6
Apr
2010

Borsa Italiana-LSE, un matrimonio che non s’aveva da fare?

Da sabato santo, il Corriere della sera è impegnato in una battaglia per l’ “italianità” di Borsa Italiana, che fa parte del London Stock Exchange. La battaglia ha di per sé contorni paradossali: in buona sostanza, gli “italiani” accusano gli “inglesi” di nazionalismo, per aver scelto un CEO francese (Xavier Rolet).
Il casus belli è l’uscita di scena di Massimo Capuano, presidente ed amministratore delegato di Borsa Italiana (poi Deputy CEO dell’LSE) che ne ha guidato prima la trasformazione dal “ministero” che era in un’impresa capitalistica, e poi ha condotto in porto il deal con Londra. Il fuoco di fila è stato aperto da Stefano Micossi, importante economista e direttore generale di Assonime, l’associazione che riunisce le società quotate. Per Micossi, “la sostanza di quello che è accaduto è che il management di Borsa Italiana si è venduto la Borsa italiana con l’ acquiescenza, a quel tempo, degli azionisti bancari che non hanno capito cosa stesse accadendo”. Micossi era stato, anni fa, fra i sostenitori dell’integrazione di Borsa Italiana nel circuito Euronext salvo esprimere parere positivo anche sulla fusione con Londra.
Oggi il Corriere torna sul tema, con un’intervista al decano degli agenti di cambio Attilio Venturi.
L’intervista è notevole perché dice tutto e il contrario di tutto. Venturi smentisce quello che invece è, in tutta evidenza, il problema vero sollevato dal Corriere: il successore di Capuano, Jerusalmi, non siederà, a differenza di Capuano, nel consiglio del London Stock Exchange. “Non c’è bisogno di particolari poltrone, basta che ci lascino contare di più per il peso che pensiamo di meritare”. Fra i directors dell’LSE, per la cronaca, ci sono già quattro italiani: Sergio Ermotti (Deputy CEO di UniCredit), Andrea Munari (direttore generale di Banca IMI), Paolo Scaroni (amministratore delegato dell’ENI), e Angelo Tantazzi, che è Deputy Chairman della “borsa unica” dopo essere stato Presidente di Borsa italiana.

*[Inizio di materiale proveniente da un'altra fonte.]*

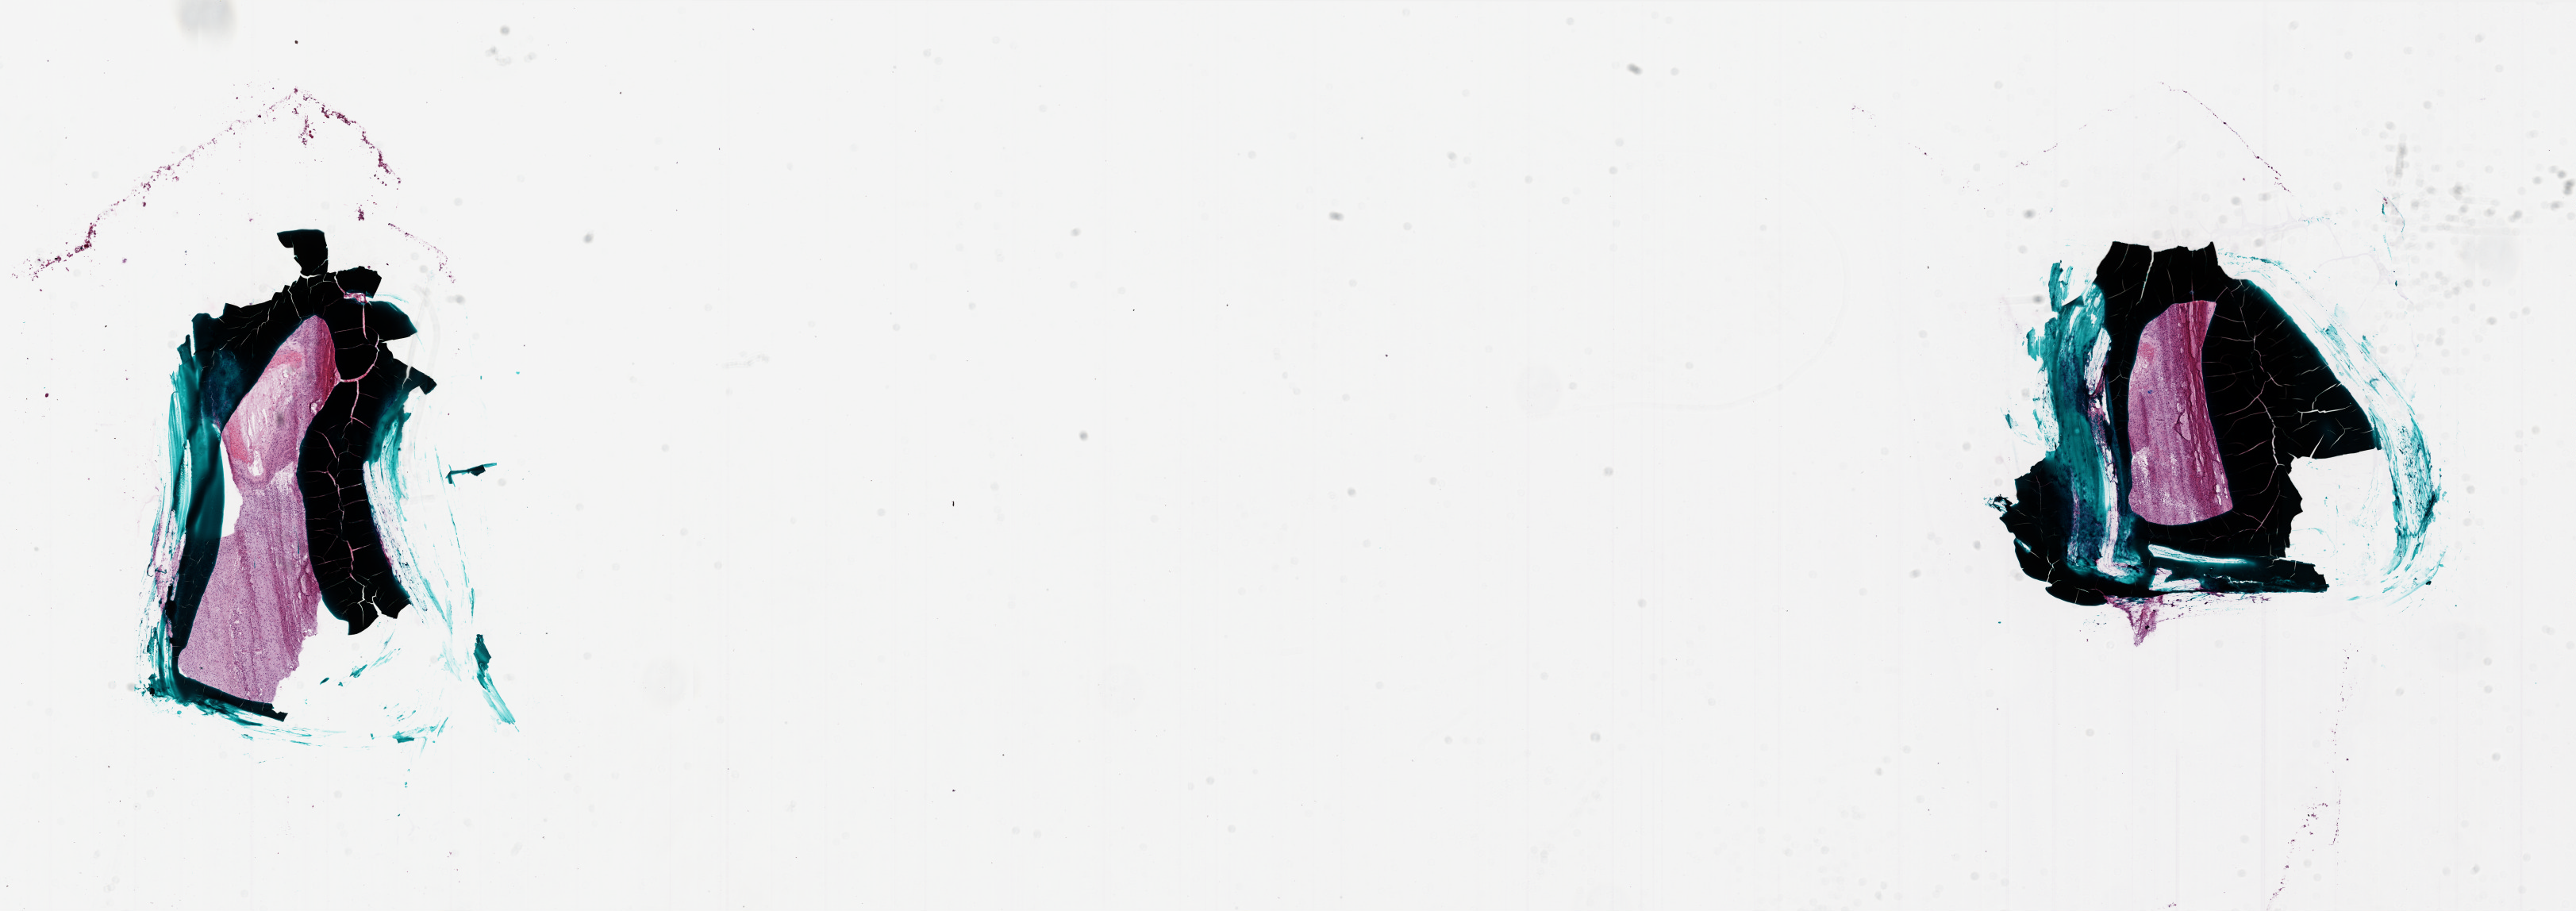
H&E whole-slide image — a low-resolution overview of the entire scanned area, about 26.0 x 9.2 mm (acquisition: 20x scan), frozen section from the bottom of the tissue portion, primary tumour sample from the brain. Male, age 69 years at initial diagnosis. Slide review estimates, as recorded: tumour cells 80%, tumour nuclei 90%, normal cells 0%, stromal cells 20%, necrosis 0%.
Diagnosis: Glioblastoma.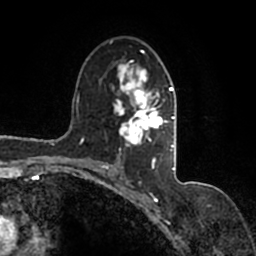
Breast MRI (dynamic contrast-enhanced), one axial slice; position 96 of 200 along the scan axis; cropped to one breast; dynamic contrast-enhanced series, time point 2 of 7 at this slice position (early post-contrast); 1.5 T; TE 2.2 ms, TR 4.6 ms; 0.8 mm slice thickness; 256 × 256 image matrix, field of view 160 × 160 mm. Female patient.
Annotated regions visible in this slice (semi-automatically segmented with operator editing):
- enhancing-tissue mask used for the functional tumour volume (all voxels passing the contrast-enhancement thresholds inside the analysis volume; usually the tumour): bounding box (x1, y1, x2, y2) in pixels: (91, 40, 177, 167)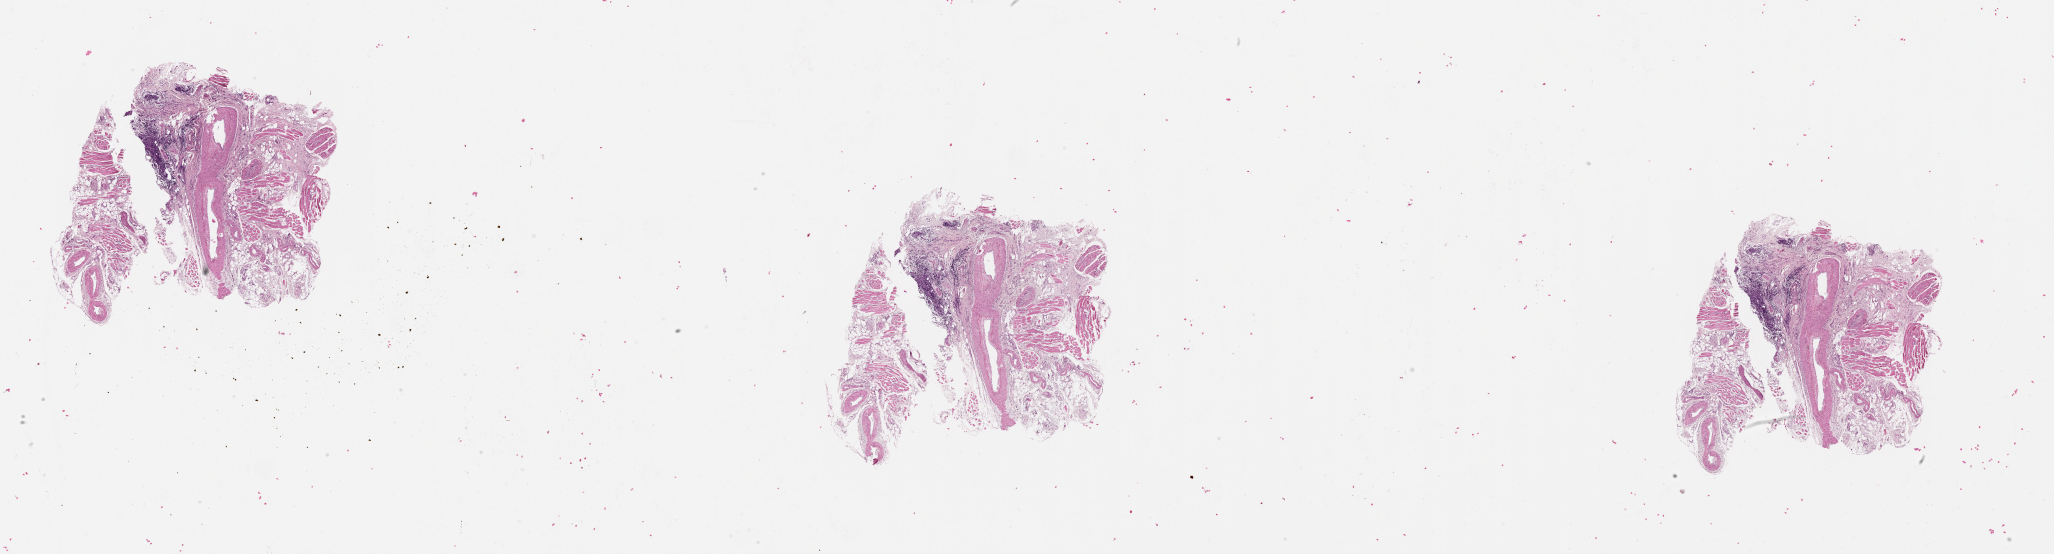
Whole-slide histology image, Hematoxylin and eosin (H&E) stained — whole scanned area (about 33.1 x 8.9 mm, slide scanned at 20x) shown as a low-resolution overview. Head and neck, tissue type not recorded. Male, 71 y/o.
* patient diagnosis: Squamous cell carcinoma, NOS (floor of mouth, NOS)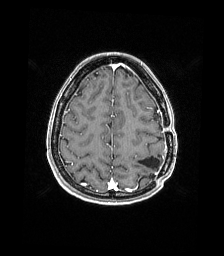
Brain MRI from a brain-tumour surgery series, one axial slice; position 50 of 176 along the scan axis; T1-weighted post-contrast; 224 × 256 image matrix, field of view 224 × 256 mm. Case-level facts recorded for this patient, not image findings: histopathology: Atypical meningioma; WHO grade: 2.
Outlined on this slice (manually delineated by an expert):
- previous resection cavity: bounding box <139,157,160,169> (left, top, right, bottom; pixels)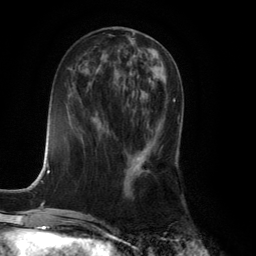
Breast MRI (dynamic contrast-enhanced), one axial slice; position 53 of 134 along the scan axis; cropped to one breast; dynamic contrast-enhanced series, time point 2 of 6 at this slice position (early post-contrast); 3 T; TE 2.8 ms, TR 7.9 ms; 1.2 mm slice thickness; 256 × 256 image matrix, field of view 180 × 180 mm. Female patient.
Structures marked on this image (semi-automatic segmentation, software-assisted and operator-edited):
- enhancing-tissue mask used for the functional tumour volume (all voxels passing the contrast-enhancement thresholds inside the analysis volume; usually the tumour): bounding box (x1, y1, x2, y2) in pixels: (132, 86, 175, 172)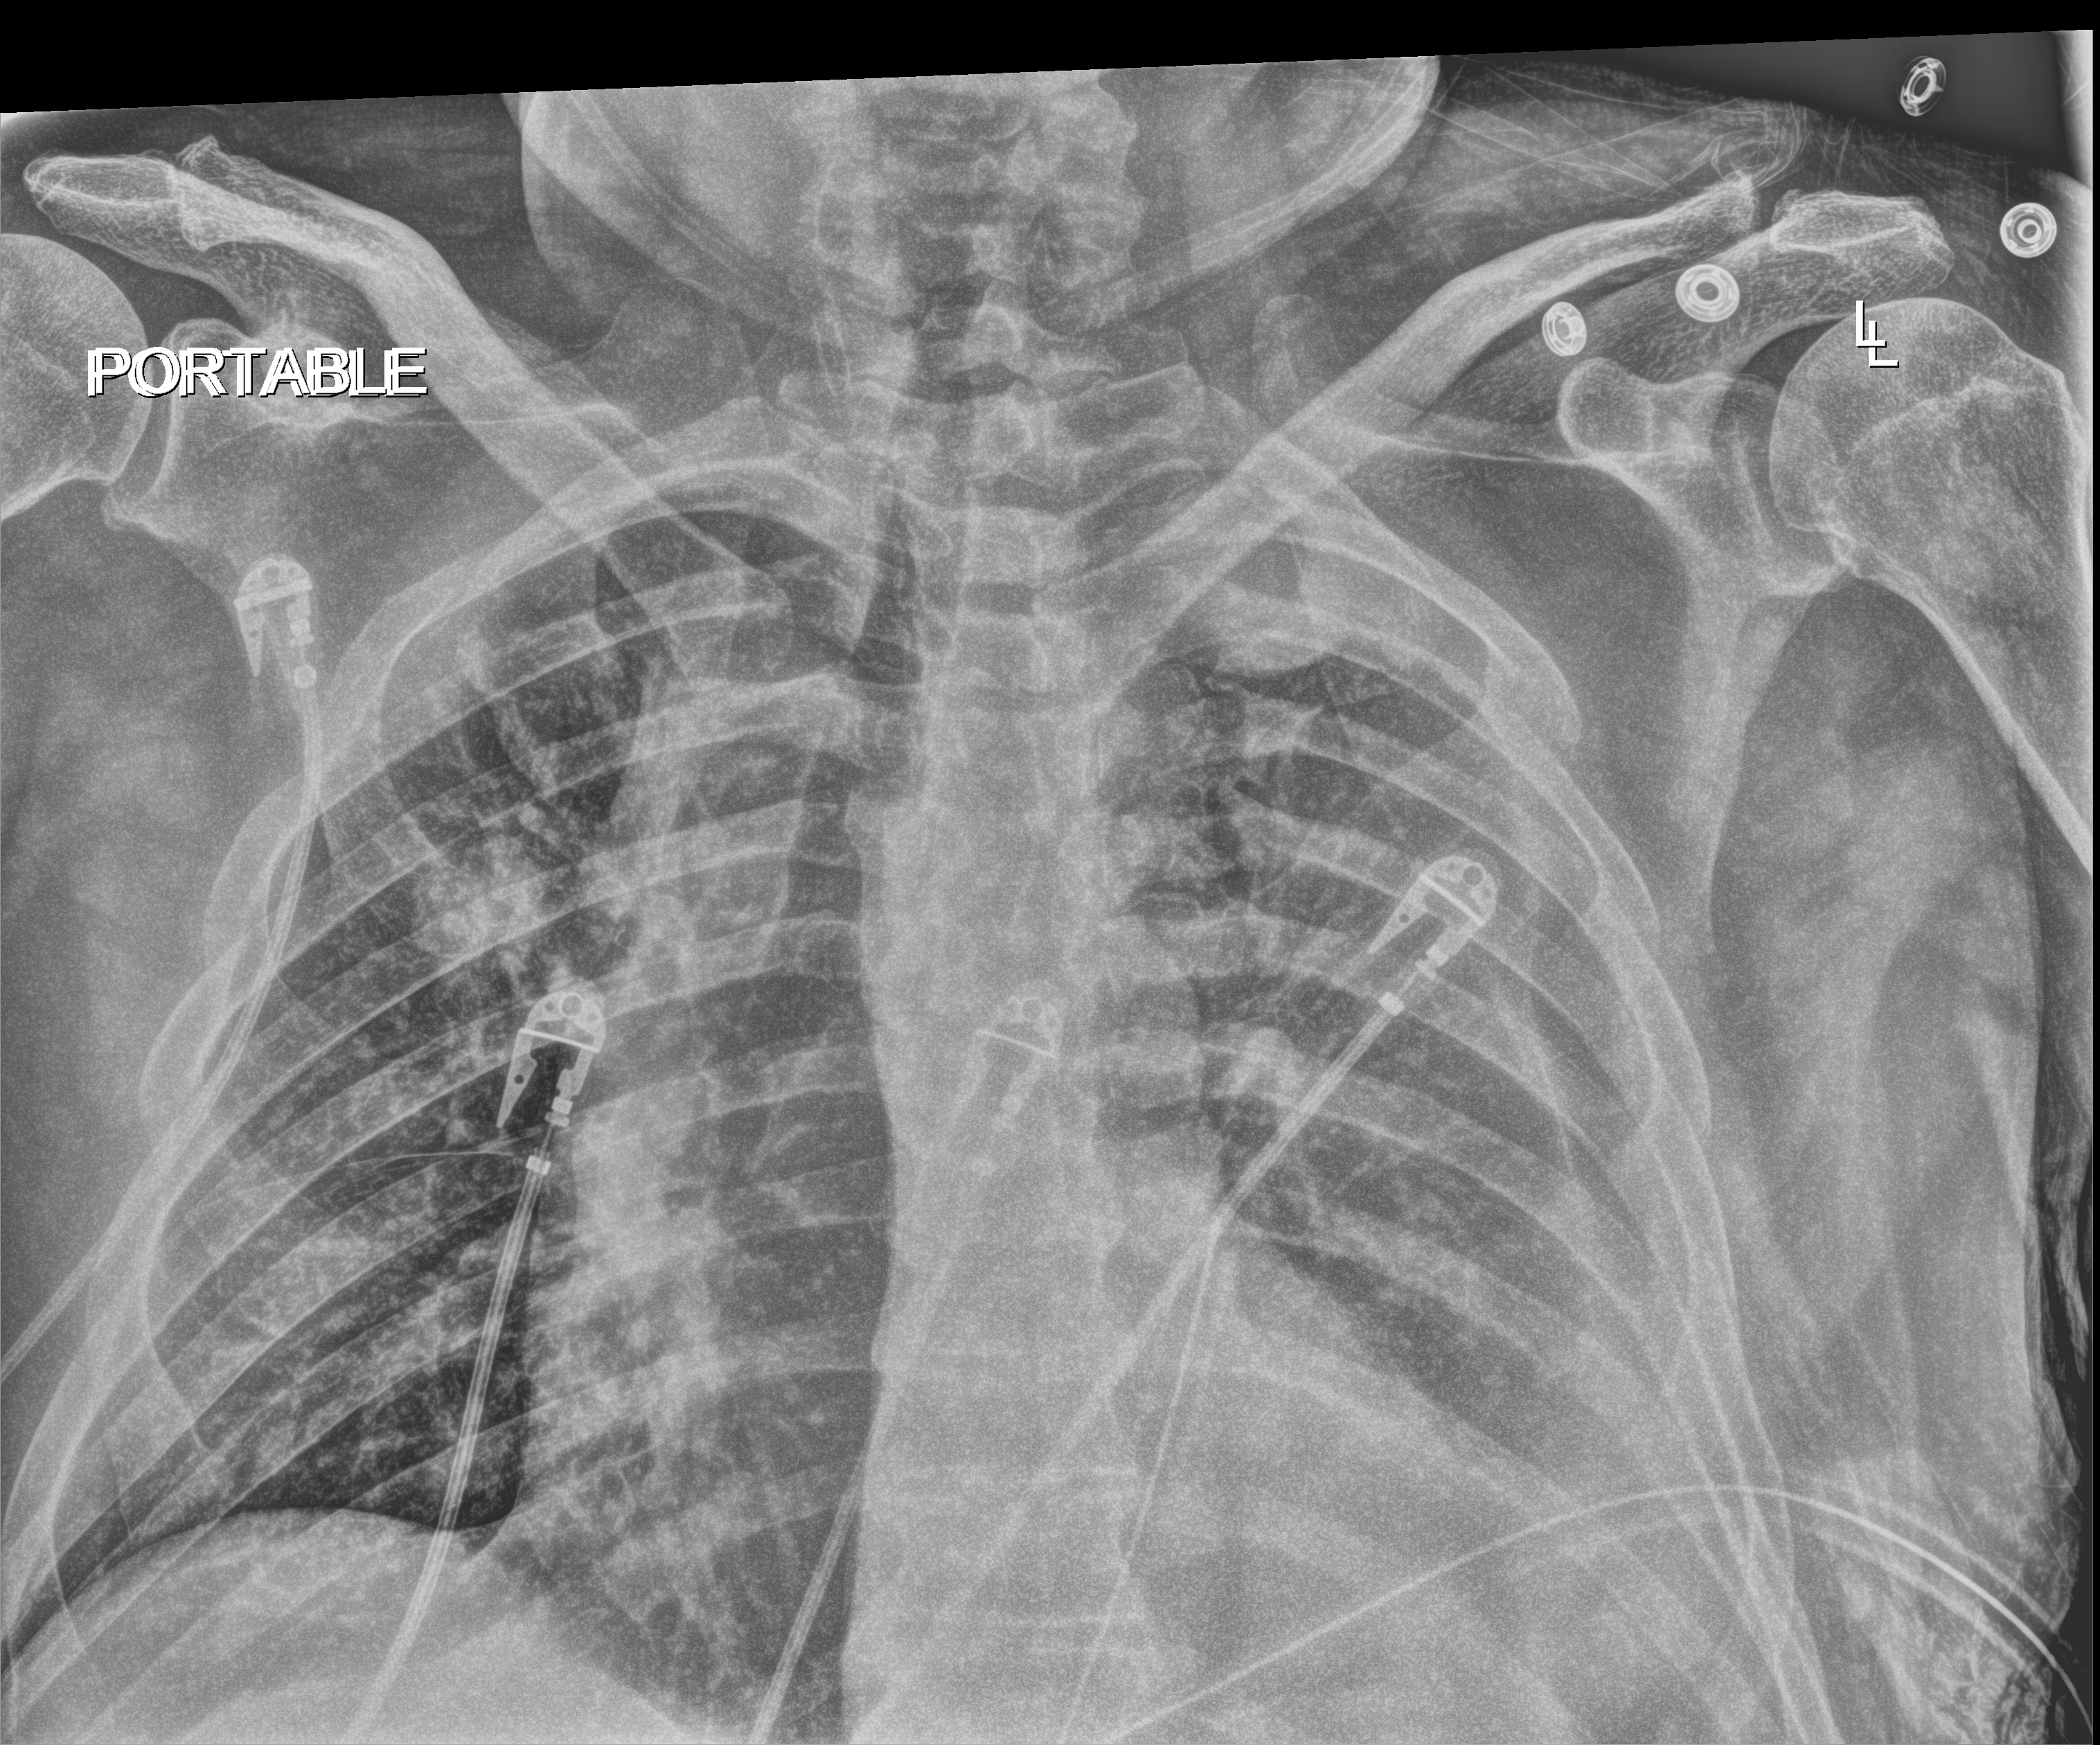
Chest X-ray (portable); anteroposterior (AP) projection. Male patient hospitalised with COVID-19, age 18–59 years.
From the hospital-stay record, not from the radiograph (when in the stay this image was taken is not recorded): mechanically ventilated during this hospital stay: no; admitted to intensive care during this hospital stay: no; length of hospital stay: 10 days.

Eppure, secondo Venturi, “gli azionisti italiani, vale a dire le banche, socie della vecchia Piazza Affari, non hanno saputo far valere sufficientemente le ragioni del sistema Italia nelle nozze con Londra”. Quindi, intervengano “il Tesoro, Consob e Bankitalia”.
Per fare che cosa? Su questo, Venturi è misterioso, come lo erano stati gli interventi precedenti. L’accusa di autoreferenzialità nella scelta del management agli inglesi è curiosa: l’amministratore delegato dell’LSE è un francese, Xavier Rolet, con esperienza in istituzioni finanziarie britanniche ma anche svizzere, tedesche e americane. Certo, può dispiacere che per quel ruolo non sia stato scelto l’italiano Capuano, ma delle due l’una: o era il candidato migliore, o è stato effettivamente un signore che “si è venduto la borsa”.
Nello specifico, che cosa significa che gli inglesi sono avari col “sistema italia”? In che senso LSE sarebbe d’ostacolo verso le imprese italiane?
Tanto vale chiederselo in modo secco: l’accordo con Londra è stato un errore? Fermi tutti, risponde Venturi: “è stata invece una scelta corretta e inevitabile”. Devo essermi perso un passaggio. La Borsa italiana non era stata “svenduta” agli inglesi? Sempre Venturi: “non è stata una svendita monetaria: con l’alleanza italo-inglese gli azionisti italiani hanno fatto un sacco di soldi”. Stiamo parlando degli stessi azionisti che (Micossi) “non hanno capito cosa stesse accadendo”?